WebAssembly / simd

Branch of the spec repo scoped to discussion of SIMD in WebAssembly
Other
531 stars 43 forks source link

Load/store interleaved instructions #119

Open AndrewScheidecker opened 4 years ago

AndrewScheidecker commented 4 years ago

https://github.com/WebAssembly/simd/issues/118 was started in response to another issue concerning performance of loading deinterleaved data. The code in question is a port of some OpenCV SSE code to WASM SIMD: they are loading 16 interleaved RGB pixels, and deinterleaving it to 16 Rs, 16Gs, and 16Bs.

This is an instance of a common pattern, and the way to do it optimally is very ISA-specific: the OpenCV code they were porting has not just SSE 2 and Neon variants, but also SSSE 3 and SSE 4.1 variants! The corresponding Neon code maps directly to Neon's 3-way interleaved load instruction: ld3.

Given that this kind of interleaved load is very common, and the optimal code for it is very ISA and ISA-extension specific, I think we should consider adding instructions to WASM SIMD to allow runtimes to generate code that is optimized for the specific target that the code is running on.

These instructions are direct translations of the ARM Neon interleaved load instructions:

v8x16.load_interleaved_2 <memarg> : (i32) -> (v128, v128)
v8x16.load_interleaved_3 <memarg> : (i32) -> (v128, v128, v128)
v8x16.load_interleaved_4 <memarg> : (i32) -> (v128, v128, v128, v128)
v16x8.load_interleaved_2 <memarg> : (i32) -> (v128, v128)
v16x8.load_interleaved_3 <memarg> : (i32) -> (v128, v128, v128)
v16x8.load_interleaved_4 <memarg> : (i32) -> (v128, v128, v128, v128)
v32x4.load_interleaved_2 <memarg> : (i32) -> (v128, v128)
v32x4.load_interleaved_3 <memarg> : (i32) -> (v128, v128, v128)
v32x4.load_interleaved_4 <memarg> : (i32) -> (v128, v128, v128, v128)
v64x2.load_interleaved_2 <memarg> : (i32) -> (v128, v128)
v64x2.load_interleaved_3 <memarg> : (i32) -> (v128, v128, v128)
v64x2.load_interleaved_4 <memarg> : (i32) -> (v128, v128, v128, v128)

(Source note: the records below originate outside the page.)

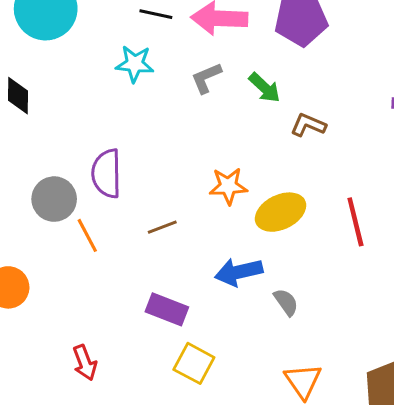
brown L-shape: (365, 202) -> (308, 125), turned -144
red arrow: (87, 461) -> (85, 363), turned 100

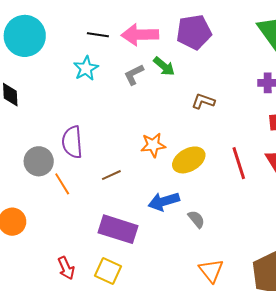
cyan star: (135, 64) -> (86, 68), turned -30
green arrow: (265, 88) -> (164, 66), moved
purple rectangle: (167, 309) -> (118, 229), size x1.4
yellow square: (194, 363) -> (108, 271), moved

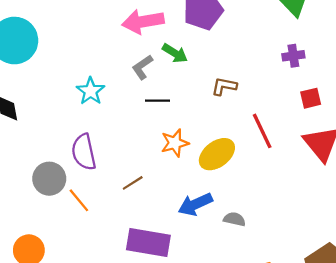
black line: (98, 35) -> (158, 101), moved
cyan star: (86, 68) -> (91, 91), moved
red line: (239, 163) -> (262, 131), moved
gray semicircle: (196, 219) -> (234, 219), turned -30

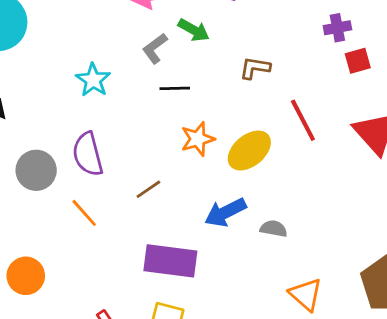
red square: (311, 98) -> (358, 61), moved
gray circle: (49, 179) -> (36, 170), moved

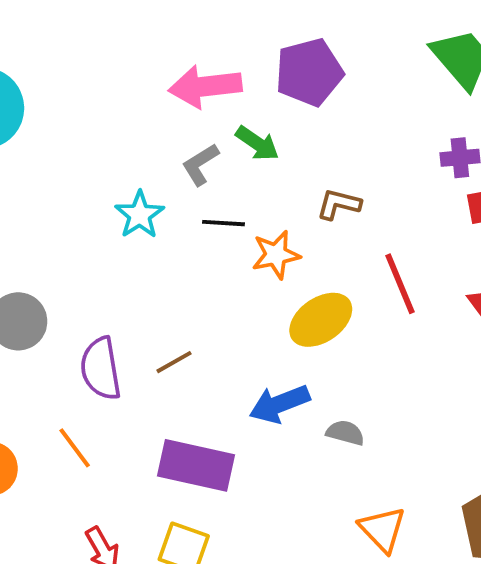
cyan star: (93, 80) -> (140, 215), moved
orange star: (198, 139) -> (276, 255), moved
purple semicircle: (88, 154) -> (101, 369), moved
orange line: (84, 213) -> (75, 448), moved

AxB.load_interleaved_C loads B*C interleaved A elements from contiguous memory at the given address, and deinterleaves them into C AxB vectors. Pseudo-code:

template<typename A, int B, int C>
void load_interleaved(const A mem[B*C], A result[C][B]) {
  for(int i = 0; i < B; ++i) {
    for(int j = 0; j < C; ++j) {
      result[j][i] = mem[i * C + j];
    }
  }
}

The complementary store_interleaved instructions are probably worthwhile as well, but I'd like to see what folks think of the load instructions first.

tlively commented 4 years ago

Interesting idea! These instructions all have multivalue types, so this has a soft dependency on the multivalue proposal. I don't think we want MVP SIMD to depend on multivalue, so I'm going to tag this as post-MVP.

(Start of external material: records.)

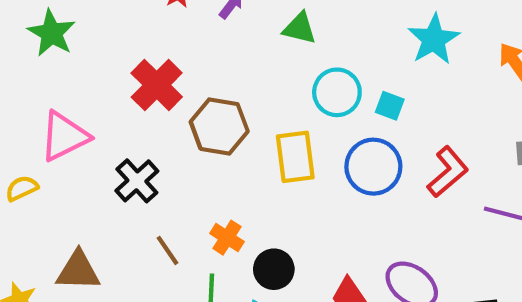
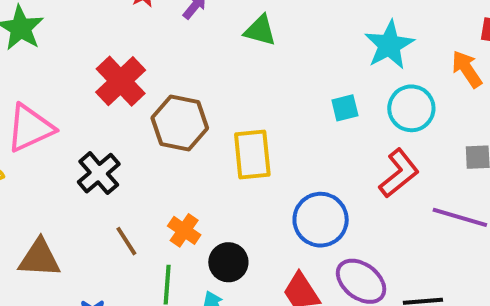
cyan circle: (337, 92) -> (411, 108), moved
cyan square: (390, 106) -> (345, 108), turned -36
blue circle: (373, 167) -> (321, 220), moved

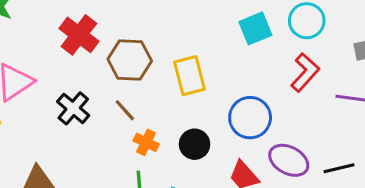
cyan square: (345, 108) -> (255, 28), size x1.5
brown line: (126, 241) -> (125, 110), moved
black circle: (228, 262) -> (195, 144), moved

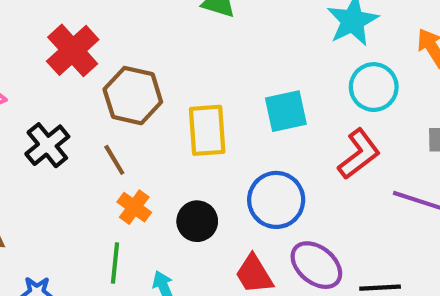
cyan square: (255, 28) -> (286, 111), moved

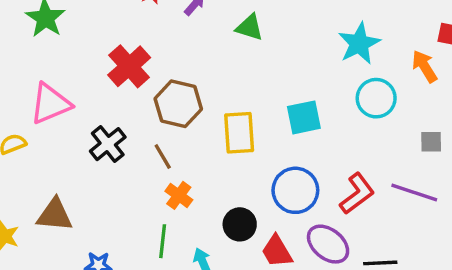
red L-shape: (359, 154) -> (357, 194), moved
black circle: (197, 221) -> (240, 224), moved

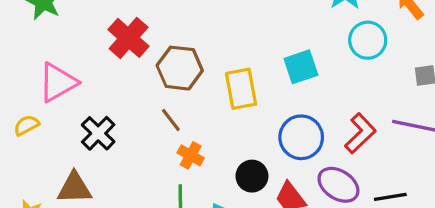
black cross: (108, 144) -> (98, 133), moved

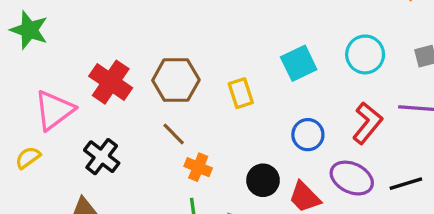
red cross: (129, 38) -> (111, 82), moved
cyan circle: (368, 40) -> (365, 54), moved
yellow rectangle: (241, 89) -> (241, 93), size x0.7
blue circle: (301, 137) -> (308, 135), size x0.7

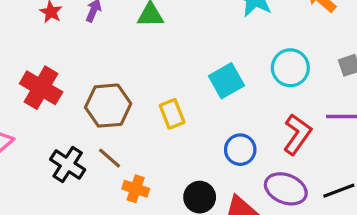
red cross: (111, 82) -> (41, 88), moved
black cross: (102, 157) -> (68, 165), moved

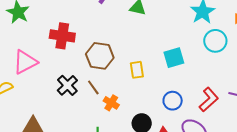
cyan circle: (290, 68) -> (215, 41), moved
red cross: (41, 88) -> (62, 36), turned -35
orange cross: (136, 189) -> (111, 103), moved

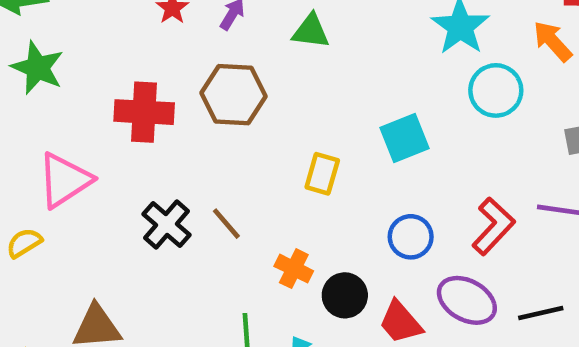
brown hexagon: (100, 56) -> (234, 95), moved
yellow rectangle: (137, 70) -> (322, 174), turned 30
orange cross: (111, 103) -> (294, 269), moved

AndrewScheidecker commented 4 years ago

Some WIP benchmarks from prototyping this in WAVM: https://gist.github.com/AndrewScheidecker/7d2075d0fb6cc1e2c71b57fa54e9d850

These instructions all have multivalue types, so this has a soft dependency on the multivalue proposal. I don't think we want MVP SIMD to depend on multivalue, so I'm going to tag this as post-MVP.

I agree that we don't want to add a dependency on multivalue. However, I think it would be pretty easy to add instructions with multiple results to the SIMD spec/reference interpreter without pulling in anything from the multivalue repo.